Slyapich drove to Thousand Oaks, not far from where he once snake-cleared the location for a Vogue magazine shoot and a 30,000-square-foot-house surrounded by six acres of snake fencing. At the guard house, Slyapich punched in the access code by memory and the gate lifted into the neighborhood where Mike and Kelly Lieberthal live. He was an all-star catcher for the Philadelphia Phillies who also spent a season with the Dodgers. He does not catch his own snakes. "They are the nicest people," Slyapich said, petting a goofy, friendly white lab and a curious Australian shepherd.

The homes in these gated communities have Hummers and Lamborghinis like the rest of us have bicycles. This one also had a basketball court and no snakes. Today.
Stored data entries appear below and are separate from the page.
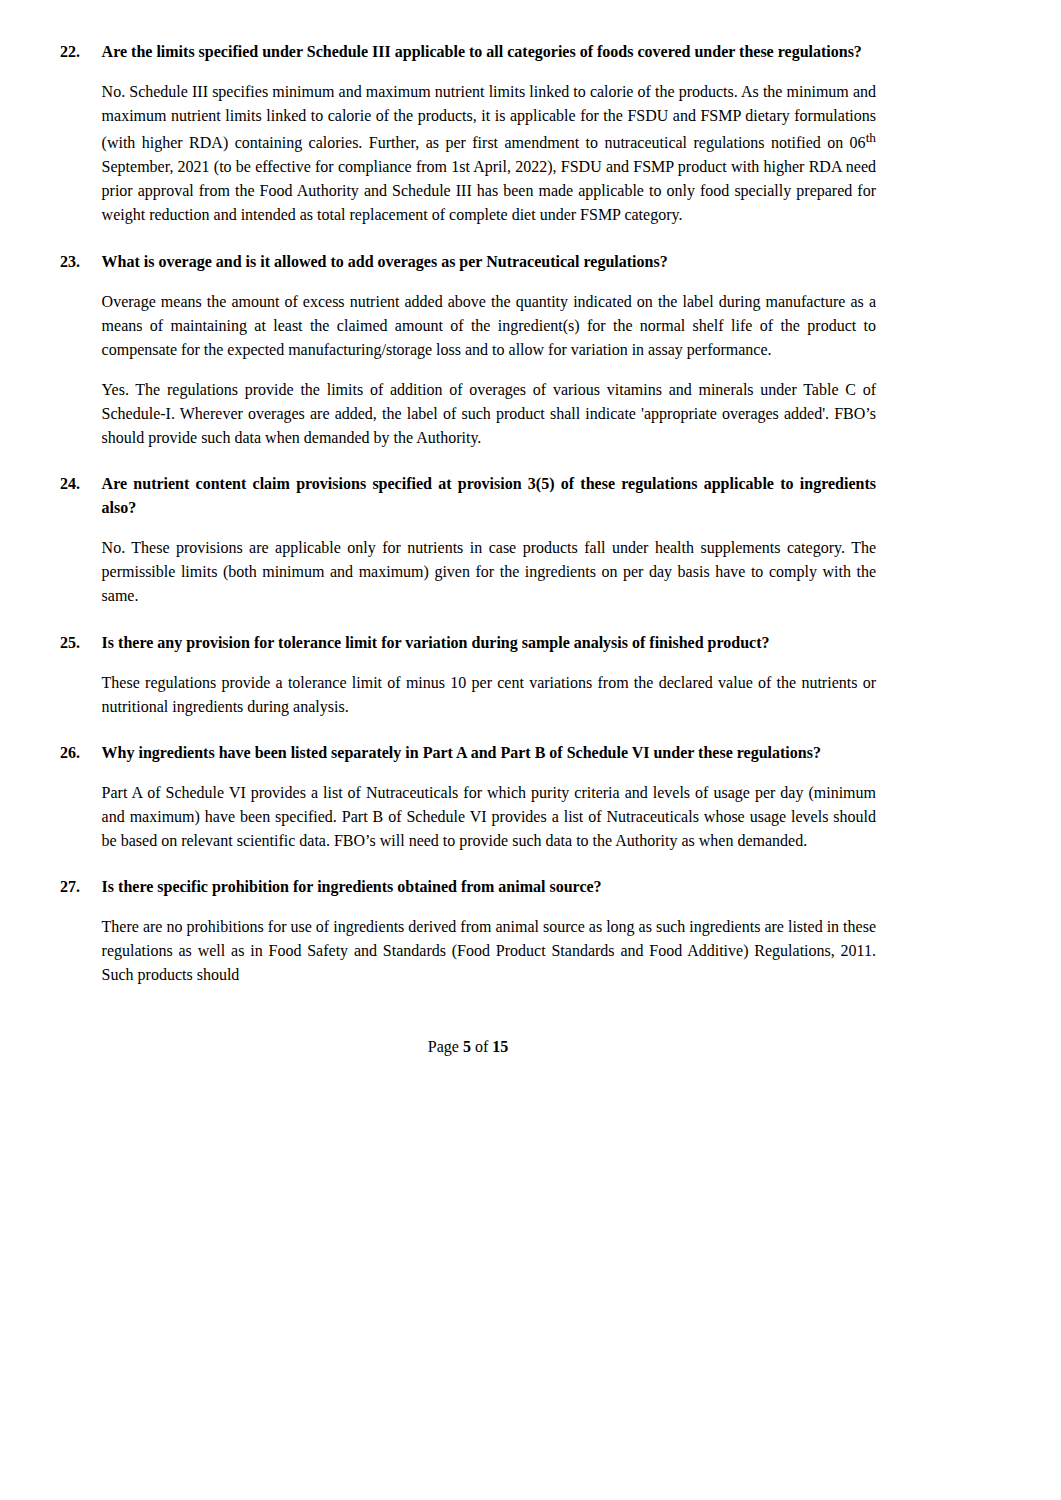Are the limits specified under Schedule III applicable to all categories of foods covered under these regulations?
No. Schedule III specifies minimum and maximum nutrient limits linked to calorie of the products. As the minimum and maximum nutrient limits linked to calorie of the products, it is applicable for the FSDU and FSMP dietary formulations (with higher RDA) containing calories. Further, as per first amendment to nutraceutical regulations notified on 06th September, 2021 (to be effective for compliance from 1st April, 2022), FSDU and FSMP product with higher RDA need prior approval from the Food Authority and Schedule III has been made applicable to only food specially prepared for weight reduction and intended as total replacement of complete diet under FSMP category.
What is overage and is it allowed to add overages as per Nutraceutical regulations?
Overage means the amount of excess nutrient added above the quantity indicated on the label during manufacture as a means of maintaining at least the claimed amount of the ingredient(s) for the normal shelf life of the product to compensate for the expected manufacturing/storage loss and to allow for variation in assay performance.
Yes. The regulations provide the limits of addition of overages of various vitamins and minerals under Table C of Schedule-I. Wherever overages are added, the label of such product shall indicate 'appropriate overages added'. FBO’s should provide such data when demanded by the Authority.
Are nutrient content claim provisions specified at provision 3(5) of these regulations applicable to ingredients also?
No. These provisions are applicable only for nutrients in case products fall under health supplements category. The permissible limits (both minimum and maximum) given for the ingredients on per day basis have to comply with the same.
Is there any provision for tolerance limit for variation during sample analysis of finished product?
These regulations provide a tolerance limit of minus 10 per cent variations from the declared value of the nutrients or nutritional ingredients during analysis.
Why ingredients have been listed separately in Part A and Part B of Schedule VI under these regulations?
Part A of Schedule VI provides a list of Nutraceuticals for which purity criteria and levels of usage per day (minimum and maximum) have been specified. Part B of Schedule VI provides a list of Nutraceuticals whose usage levels should be based on relevant scientific data. FBO’s will need to provide such data to the Authority as when demanded.
Is there specific prohibition for ingredients obtained from animal source?
There are no prohibitions for use of ingredients derived from animal source as long as such ingredients are listed in these regulations as well as in Food Safety and Standards (Food Product Standards and Food Additive) Regulations, 2011. Such products should
Page 5 of 15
Early in the afternoon, Slyapich got a call from the manager of a film location in Malibu Canyon where the TV series "True Blood" is shot. They weren't shooting that day, but a grounds worker didn't care for the rattlesnake lying between him and a lawn that needed mowing. Ten minutes later, Slyapich had tonged that tyrant into Tupperware. "It was the biggest one this season!" he chortled. "A big, black snake lying by the pool, 4, maybe 5 feet long!"

For Bo Slyapich, life in snakeland is good.